* SUPPLIED INFORMATION *
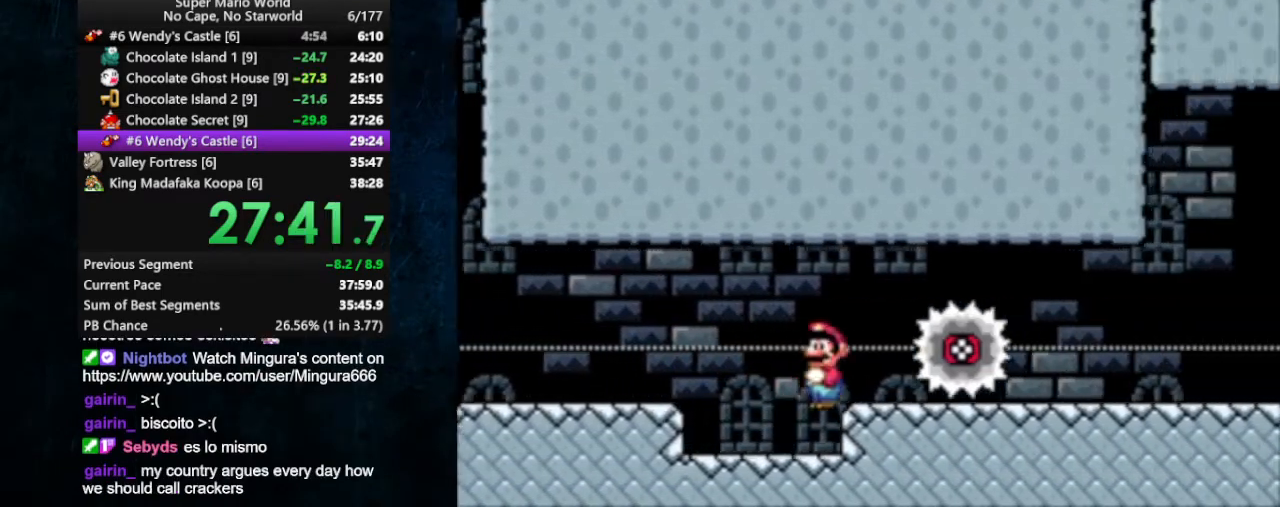
{"buttons": ["X", "DPAD_RIGHT"], "events": [[100, "A", "up"]]}
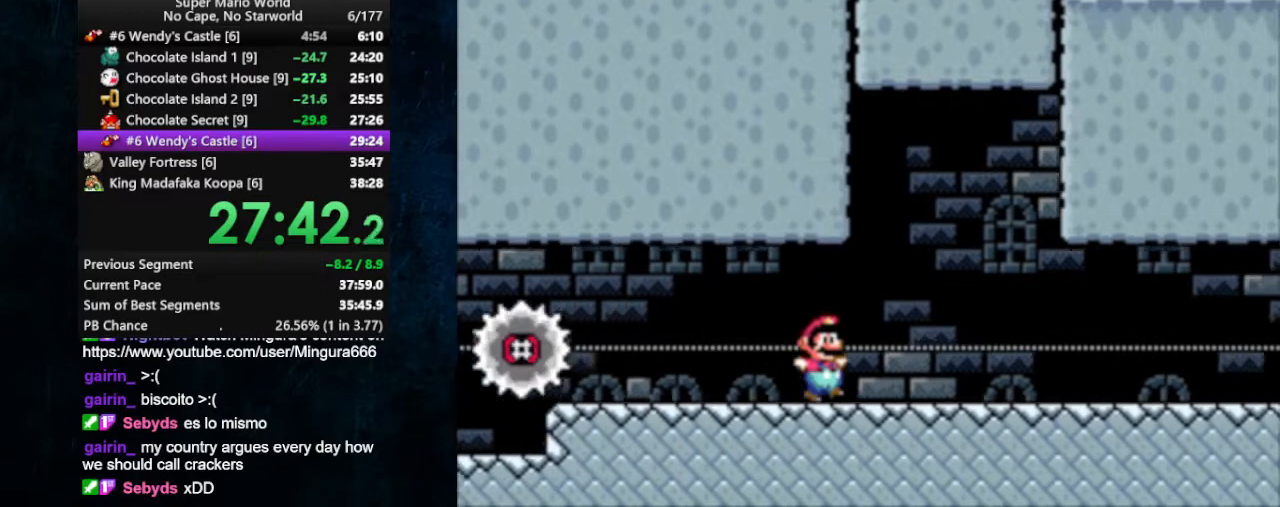
{"buttons": ["X", "DPAD_RIGHT"], "events": []}
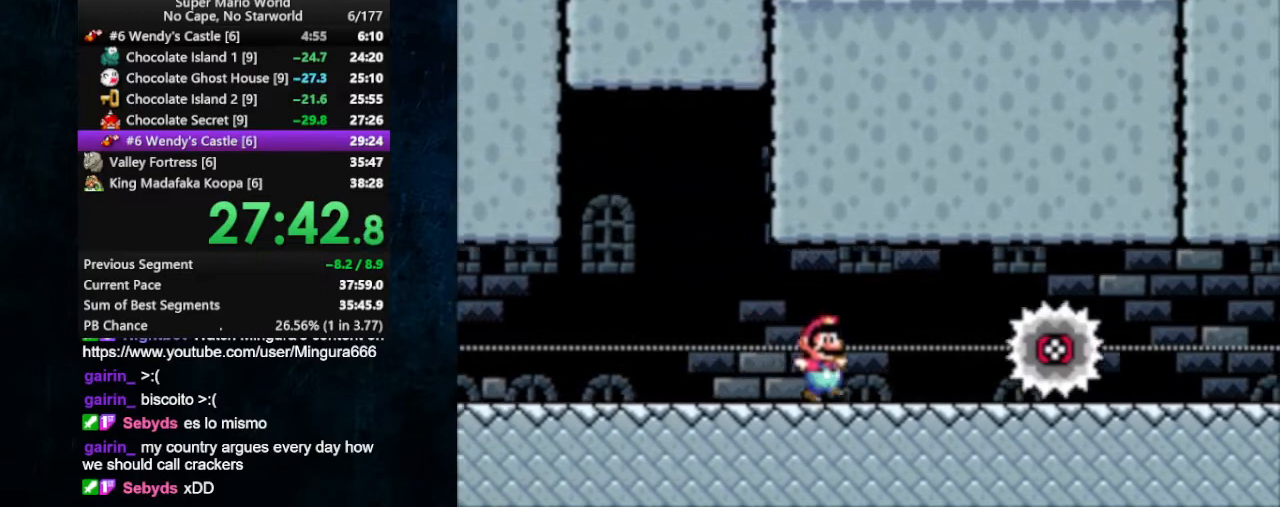
{"buttons": ["X", "DPAD_RIGHT"], "events": [[100, "A", "down"], [200, "A", "up"]]}
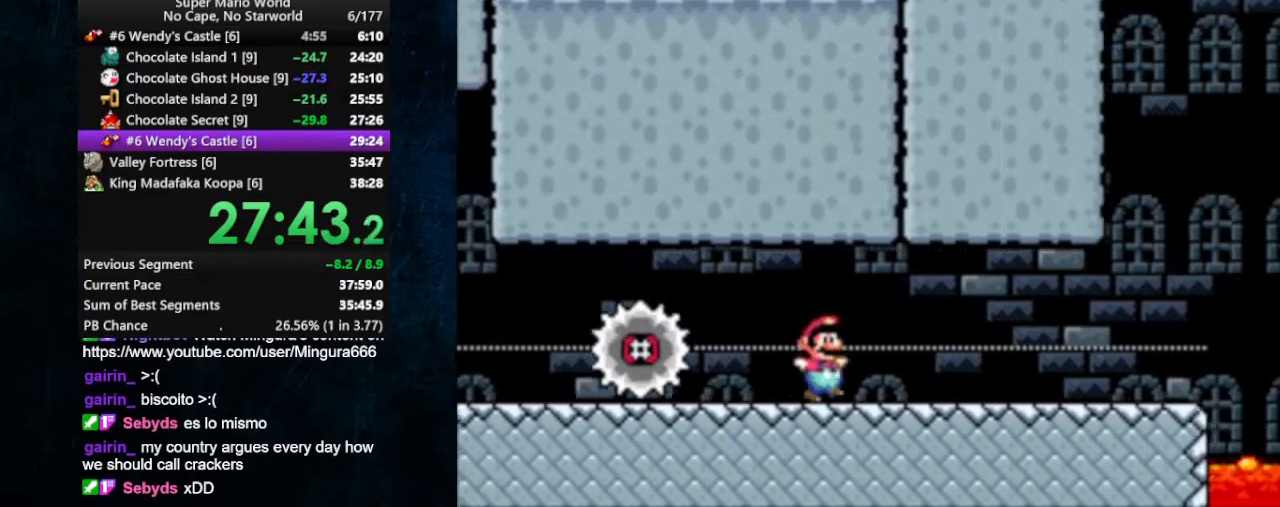
{"buttons": ["X", "DPAD_RIGHT"], "events": []}
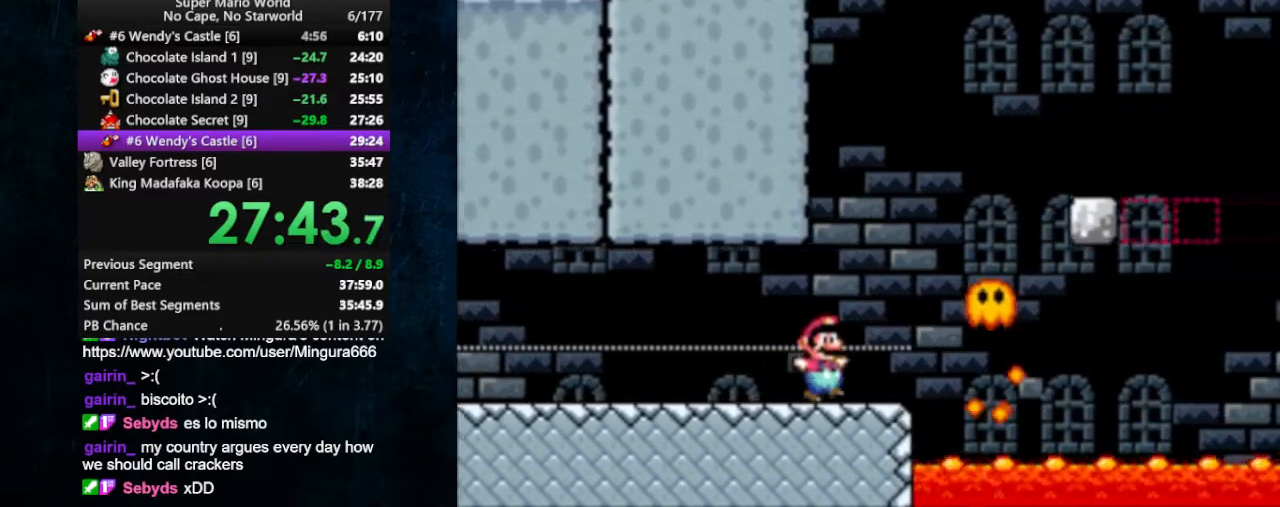
{"buttons": ["B", "X", "DPAD_RIGHT"], "events": [[33, "B", "down"], [167, "B", "up"], [467, "B", "down"]]}
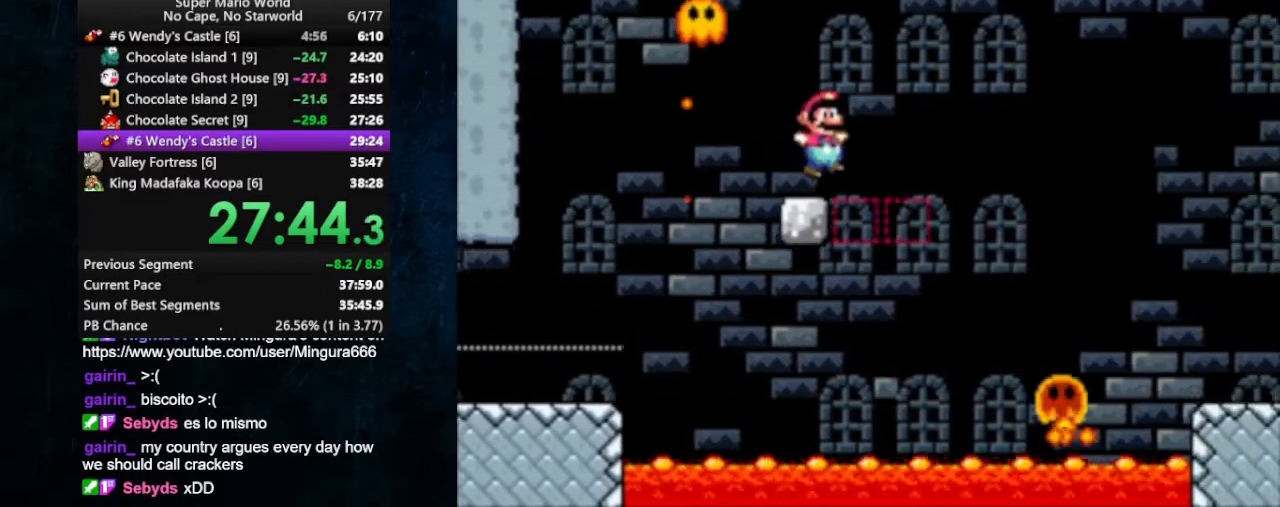
{"buttons": ["B", "X", "DPAD_RIGHT"], "events": []}
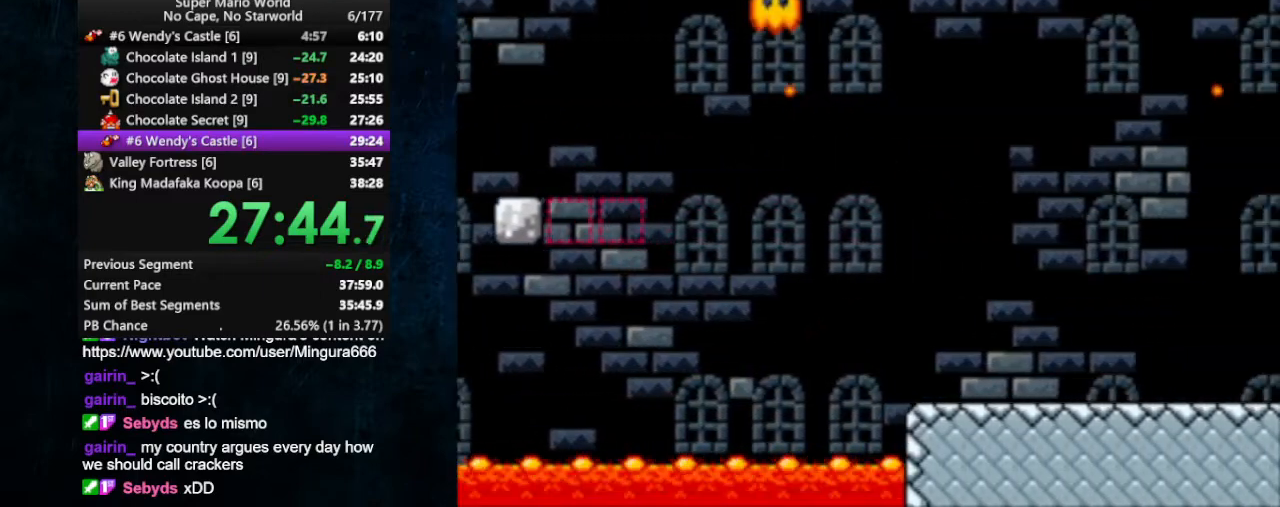
{"buttons": ["X", "DPAD_RIGHT"], "events": [[33, "B", "up"]]}
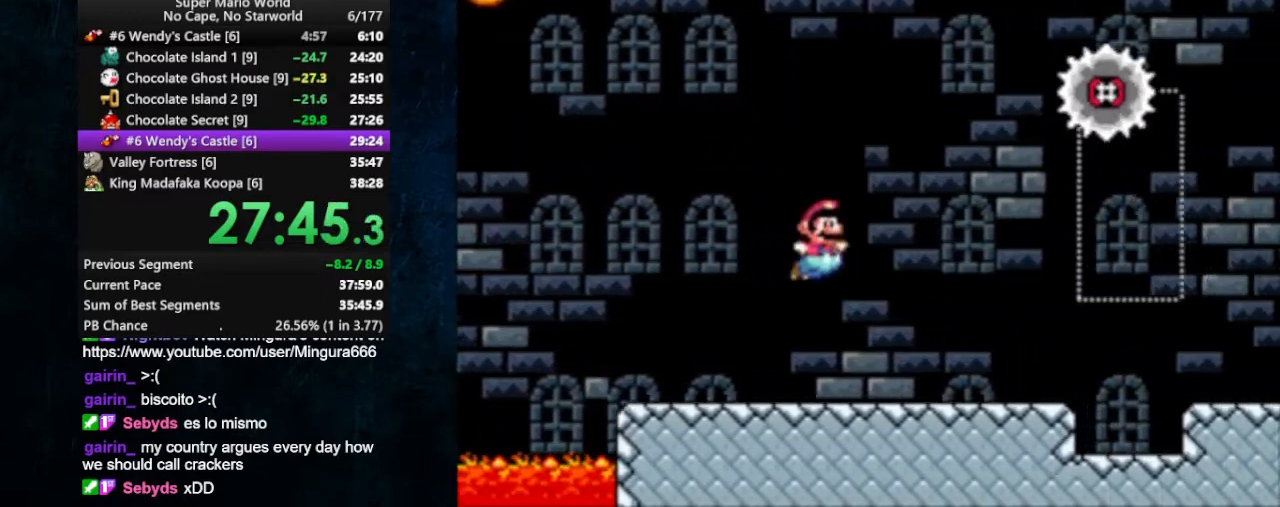
{"buttons": ["X", "DPAD_RIGHT"], "events": [[200, "B", "down"], [267, "B", "up"]]}
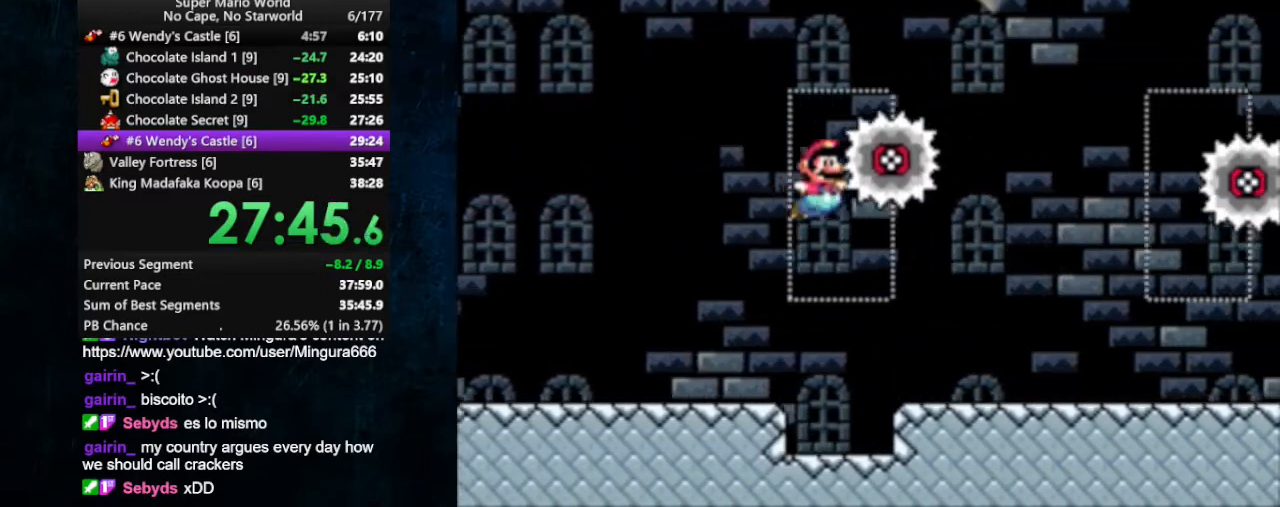
{"buttons": ["X", "DPAD_RIGHT"], "events": []}
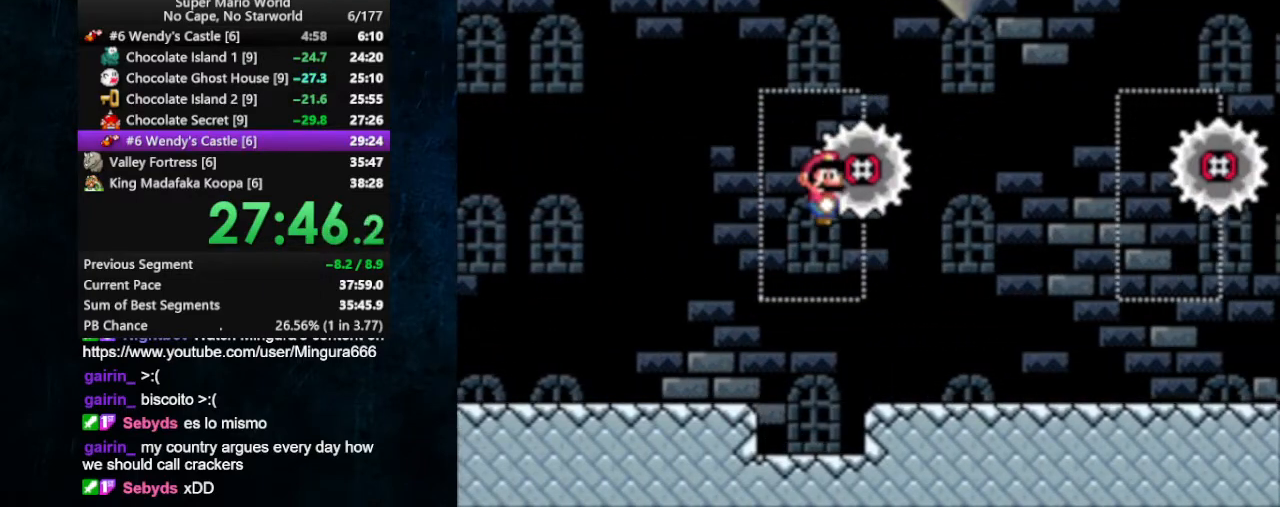
{"buttons": ["X", "DPAD_RIGHT"], "events": []}
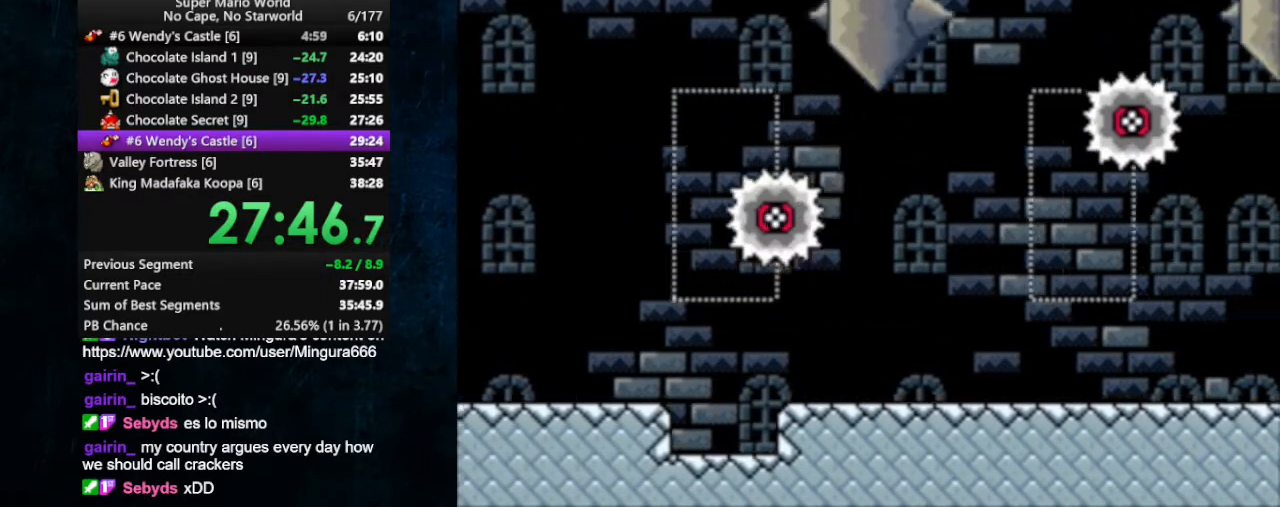
{"buttons": ["X", "DPAD_LEFT"], "events": [[167, "DPAD_LEFT", "down"], [167, "DPAD_RIGHT", "up"]]}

* WORK INSTRUCTION *
Which lines of the records contain the word "down"? Copy each of them.

* FINAL ANSWER *
{"buttons": ["X", "DPAD_RIGHT"], "events": [[100, "A", "down"], [200, "A", "up"]]}
{"buttons": ["B", "X", "DPAD_RIGHT"], "events": [[33, "B", "down"], [167, "B", "up"], [467, "B", "down"]]}
{"buttons": ["X", "DPAD_RIGHT"], "events": [[200, "B", "down"], [267, "B", "up"]]}
{"buttons": ["X", "DPAD_LEFT"], "events": [[167, "DPAD_LEFT", "down"], [167, "DPAD_RIGHT", "up"]]}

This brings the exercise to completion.